- Houve uma época em que acreditei nas cadernetas para ser escritor. Aproveitava viagens e promoções e me cercava de moleskines. Como nos chás, o segredo está na cor e na textura das folhas. Ademais, se eram boas para o Papa Hemingway, também haviam de fazer um serviço por mim. Comecei várias, não terminei nenhuma. Trouxe um par na minha mudança para Buenos Aires, quase como uns recuerdos de otra vida, da juventude, seus equívocos e suas esperanças mais musculares.
- Achaques e melancolias. Seria um bom nome para essas páginas moleskinescas. Em algum lugar de 2006, aquele que fui fez uma lista de suas músicas preferidas. Nenhuma do Dylan — e este pobre diabo estava com trinta —, o que me parece um erro, ao menos corrigido posteriormente nas longas noites bonfinianas, também distantes, entre irreais e fabricadas para o benefício deste momento.

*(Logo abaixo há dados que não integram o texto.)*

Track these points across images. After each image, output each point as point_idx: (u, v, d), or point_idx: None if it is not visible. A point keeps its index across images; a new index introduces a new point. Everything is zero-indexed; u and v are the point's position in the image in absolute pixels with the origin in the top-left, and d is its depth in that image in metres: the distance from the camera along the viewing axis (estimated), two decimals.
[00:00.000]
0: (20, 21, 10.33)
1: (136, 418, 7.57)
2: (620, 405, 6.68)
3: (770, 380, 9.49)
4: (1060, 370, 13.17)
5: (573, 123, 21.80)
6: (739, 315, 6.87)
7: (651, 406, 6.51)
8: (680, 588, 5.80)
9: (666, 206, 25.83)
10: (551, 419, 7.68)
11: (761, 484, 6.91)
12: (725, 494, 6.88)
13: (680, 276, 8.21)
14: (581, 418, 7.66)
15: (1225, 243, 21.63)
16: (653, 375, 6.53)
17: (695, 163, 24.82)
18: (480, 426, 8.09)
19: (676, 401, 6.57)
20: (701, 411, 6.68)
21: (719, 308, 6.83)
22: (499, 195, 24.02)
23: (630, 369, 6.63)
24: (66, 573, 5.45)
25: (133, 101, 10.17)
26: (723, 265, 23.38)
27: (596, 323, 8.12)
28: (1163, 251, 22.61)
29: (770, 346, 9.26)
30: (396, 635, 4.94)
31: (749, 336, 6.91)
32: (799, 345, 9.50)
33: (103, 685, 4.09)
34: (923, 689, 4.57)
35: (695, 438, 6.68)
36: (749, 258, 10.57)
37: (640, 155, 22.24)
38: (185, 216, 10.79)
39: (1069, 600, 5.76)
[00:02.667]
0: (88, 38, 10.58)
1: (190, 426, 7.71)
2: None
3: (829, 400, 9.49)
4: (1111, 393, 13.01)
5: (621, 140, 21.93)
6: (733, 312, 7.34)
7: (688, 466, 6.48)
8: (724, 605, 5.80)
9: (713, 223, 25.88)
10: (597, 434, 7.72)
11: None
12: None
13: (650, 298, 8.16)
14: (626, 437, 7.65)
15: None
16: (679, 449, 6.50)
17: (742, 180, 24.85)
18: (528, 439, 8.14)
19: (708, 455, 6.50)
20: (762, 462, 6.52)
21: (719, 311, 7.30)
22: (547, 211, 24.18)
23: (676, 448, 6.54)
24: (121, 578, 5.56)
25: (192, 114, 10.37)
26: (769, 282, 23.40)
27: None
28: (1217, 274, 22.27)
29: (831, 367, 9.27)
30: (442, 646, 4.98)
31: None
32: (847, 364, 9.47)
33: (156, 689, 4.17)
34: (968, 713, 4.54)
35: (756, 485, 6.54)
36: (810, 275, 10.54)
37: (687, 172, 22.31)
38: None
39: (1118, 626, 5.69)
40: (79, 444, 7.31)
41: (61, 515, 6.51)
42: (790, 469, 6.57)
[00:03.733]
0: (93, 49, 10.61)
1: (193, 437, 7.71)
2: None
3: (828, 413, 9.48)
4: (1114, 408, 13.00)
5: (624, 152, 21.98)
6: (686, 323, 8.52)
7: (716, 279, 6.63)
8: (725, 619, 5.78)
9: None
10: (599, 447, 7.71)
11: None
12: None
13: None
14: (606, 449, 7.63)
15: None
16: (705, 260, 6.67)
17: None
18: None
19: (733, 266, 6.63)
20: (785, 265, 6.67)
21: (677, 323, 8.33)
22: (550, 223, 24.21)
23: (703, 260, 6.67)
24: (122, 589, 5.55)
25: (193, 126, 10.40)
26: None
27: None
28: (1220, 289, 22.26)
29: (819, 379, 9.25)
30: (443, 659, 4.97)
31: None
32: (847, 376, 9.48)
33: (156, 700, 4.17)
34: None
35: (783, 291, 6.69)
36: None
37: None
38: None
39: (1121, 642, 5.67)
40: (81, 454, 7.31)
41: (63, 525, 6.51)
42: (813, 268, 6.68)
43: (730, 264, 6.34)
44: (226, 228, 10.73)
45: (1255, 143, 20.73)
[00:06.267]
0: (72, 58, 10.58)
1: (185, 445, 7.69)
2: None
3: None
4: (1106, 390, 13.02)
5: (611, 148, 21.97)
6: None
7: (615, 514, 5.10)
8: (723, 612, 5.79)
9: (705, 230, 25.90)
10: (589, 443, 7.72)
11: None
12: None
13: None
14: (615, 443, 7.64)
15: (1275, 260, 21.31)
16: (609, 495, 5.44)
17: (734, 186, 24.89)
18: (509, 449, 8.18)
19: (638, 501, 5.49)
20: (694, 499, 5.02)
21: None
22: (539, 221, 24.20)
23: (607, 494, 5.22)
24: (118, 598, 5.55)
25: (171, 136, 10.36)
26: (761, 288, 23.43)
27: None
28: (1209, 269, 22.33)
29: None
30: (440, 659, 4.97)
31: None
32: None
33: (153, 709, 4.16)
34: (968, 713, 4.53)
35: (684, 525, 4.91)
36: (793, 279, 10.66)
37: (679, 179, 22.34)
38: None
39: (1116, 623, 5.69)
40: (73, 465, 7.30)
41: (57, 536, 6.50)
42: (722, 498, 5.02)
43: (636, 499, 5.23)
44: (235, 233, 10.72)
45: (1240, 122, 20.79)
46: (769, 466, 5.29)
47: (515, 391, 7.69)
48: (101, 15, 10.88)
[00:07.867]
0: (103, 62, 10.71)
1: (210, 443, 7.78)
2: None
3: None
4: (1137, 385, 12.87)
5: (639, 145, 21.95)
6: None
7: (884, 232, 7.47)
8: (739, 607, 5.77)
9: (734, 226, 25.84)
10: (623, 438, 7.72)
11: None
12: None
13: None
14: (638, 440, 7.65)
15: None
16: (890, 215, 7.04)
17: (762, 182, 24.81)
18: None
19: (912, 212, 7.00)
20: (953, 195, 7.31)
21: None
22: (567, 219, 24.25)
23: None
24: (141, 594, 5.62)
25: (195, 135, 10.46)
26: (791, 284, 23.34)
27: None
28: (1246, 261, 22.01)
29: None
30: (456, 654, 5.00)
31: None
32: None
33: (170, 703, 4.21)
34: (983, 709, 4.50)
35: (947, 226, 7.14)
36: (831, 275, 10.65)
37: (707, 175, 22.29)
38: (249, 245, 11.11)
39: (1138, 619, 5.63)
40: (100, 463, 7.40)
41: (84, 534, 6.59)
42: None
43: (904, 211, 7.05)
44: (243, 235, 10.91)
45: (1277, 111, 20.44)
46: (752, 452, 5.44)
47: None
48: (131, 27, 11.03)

- Curioso é pensar que não sei quais são as músicas favoritas de minha mãe, se um dia as teve. Nos últimos anos, se for um tema dançante ainda funciona. Qualquer coisa mais elaborada a aborrece. Tempos atrás, diante de uma canção da Bethânia, sentenciou: deprimente. Leonard Cohen: voz grotesca. James Taylor: esse já não tinha morrido?

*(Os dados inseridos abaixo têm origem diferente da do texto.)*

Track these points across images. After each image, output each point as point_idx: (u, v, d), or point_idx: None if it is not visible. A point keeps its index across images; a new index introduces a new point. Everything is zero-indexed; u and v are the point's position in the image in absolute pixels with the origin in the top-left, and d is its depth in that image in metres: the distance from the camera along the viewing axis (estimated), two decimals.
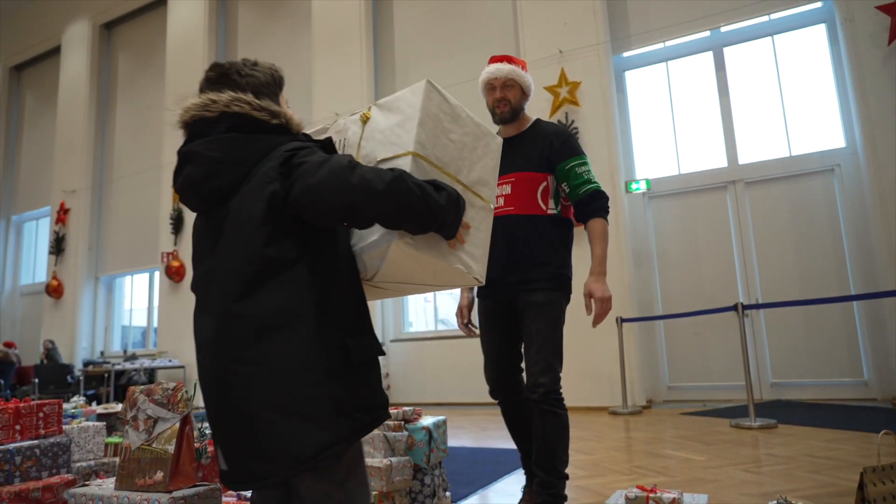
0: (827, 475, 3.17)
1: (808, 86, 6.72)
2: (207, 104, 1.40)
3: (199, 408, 7.37)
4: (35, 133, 14.10)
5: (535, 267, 2.40)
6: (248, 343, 1.25)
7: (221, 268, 1.32)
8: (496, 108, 2.59)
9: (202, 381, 1.35)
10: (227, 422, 1.27)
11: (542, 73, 7.45)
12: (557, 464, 2.36)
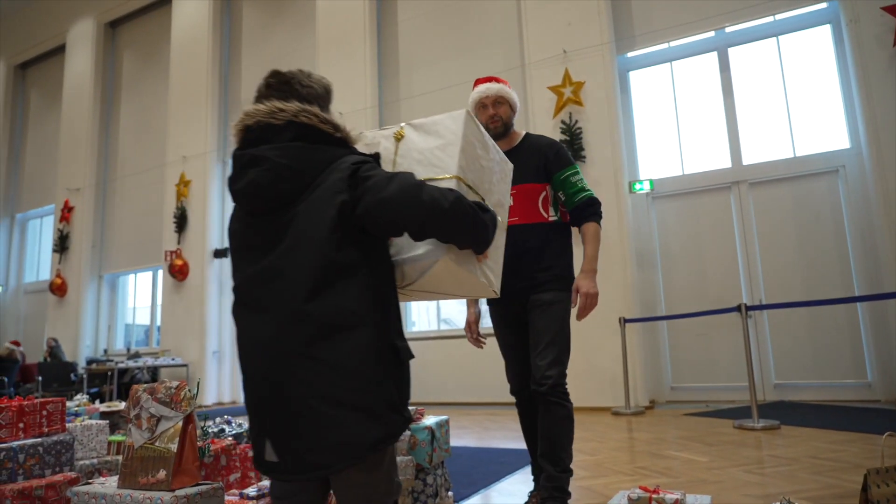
0: (830, 477, 3.16)
1: (813, 87, 6.70)
2: (274, 111, 1.48)
3: (202, 406, 7.36)
4: (39, 131, 14.14)
5: (541, 271, 2.55)
6: (314, 341, 1.33)
7: (289, 269, 1.38)
8: (489, 125, 2.67)
9: (251, 375, 1.42)
10: (282, 416, 1.33)
11: (545, 74, 7.45)
12: (563, 456, 2.44)
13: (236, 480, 2.66)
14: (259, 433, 1.38)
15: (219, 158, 10.58)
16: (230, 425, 2.76)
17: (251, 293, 1.45)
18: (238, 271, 1.51)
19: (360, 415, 1.32)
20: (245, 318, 1.46)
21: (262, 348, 1.39)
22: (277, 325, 1.37)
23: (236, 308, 1.50)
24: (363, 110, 8.76)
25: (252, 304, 1.44)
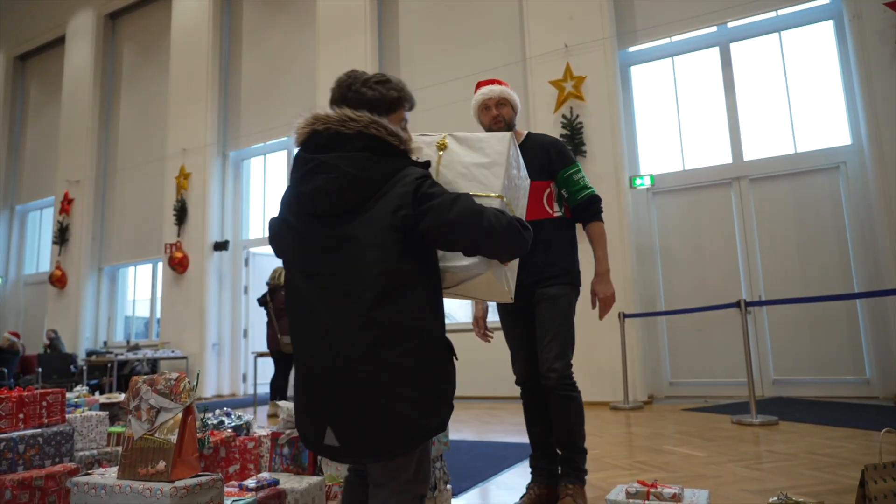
0: (828, 472, 3.17)
1: (815, 83, 6.69)
2: (345, 120, 1.55)
3: (201, 399, 7.35)
4: (39, 123, 14.12)
5: (547, 266, 2.65)
6: (378, 344, 1.44)
7: (355, 276, 1.48)
8: (493, 125, 2.79)
9: (315, 370, 1.51)
10: (347, 409, 1.46)
11: (547, 68, 7.43)
12: (576, 440, 2.60)
13: (235, 472, 2.67)
14: (320, 421, 1.50)
15: (218, 151, 10.56)
16: (229, 417, 2.77)
17: (315, 294, 1.53)
18: (295, 268, 1.58)
19: (417, 409, 1.45)
20: (308, 317, 1.53)
21: (328, 347, 1.48)
22: (345, 327, 1.47)
23: (295, 306, 1.58)
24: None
25: (316, 306, 1.52)
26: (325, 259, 1.52)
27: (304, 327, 1.54)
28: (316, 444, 1.53)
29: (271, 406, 6.99)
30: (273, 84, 10.32)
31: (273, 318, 7.08)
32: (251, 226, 10.60)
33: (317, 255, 1.54)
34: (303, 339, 1.54)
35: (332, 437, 1.48)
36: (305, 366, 1.54)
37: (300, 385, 1.56)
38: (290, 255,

- Havia música na sala, em seu carro, fomos juntos a muitos shows. É tarde, creio, em função de sua perda de memória, para saber qual canção a resumiu na adolescência, se sofreu com os equivalentes aos meus Smiths e Cure, se encontrou algum gênero (para mim foi o jazz) que fez da música uma espécie de iluminação portátil.
- A caderneta não pôde me ajudar. De meus irmãos lembro de algumas preferências. Não as citarei para salvar o fim do ano. As do meu pai descobrirei na próxima ligação.
- Tainá me pergunta: música ou literatura? Digo a ela que o velho George Steiner escolheu a música, dizendo que tinha muita literatura dentro de si e que um mundo sem música seria um lugar insuportável. Modestamente, e por ora, respondo o contrário. Ainda tenho muita música dentro de mim. Na literatura sigo à espera do poema que revelará ao menos uma parte do mistério.
- Acaricio as capas das cadernetas, as bordas desgastadas, o tempo feito matéria admirável. E penso na tristeza das coisas digitais.
- Por não serem bem coisas. Rotinas, suportes, comandos, pacotes seriais.
- A tristeza de sua constância, de sua perseverança, de sua obsolescência virgem.
- O tempo não as marca. Não amarelam, não se cobrem de pátina ou de pó.
- São esquecidas, inalteradas, a cada atualização. São como esquecer. A tristeza das músicas que minha mãe perdeu.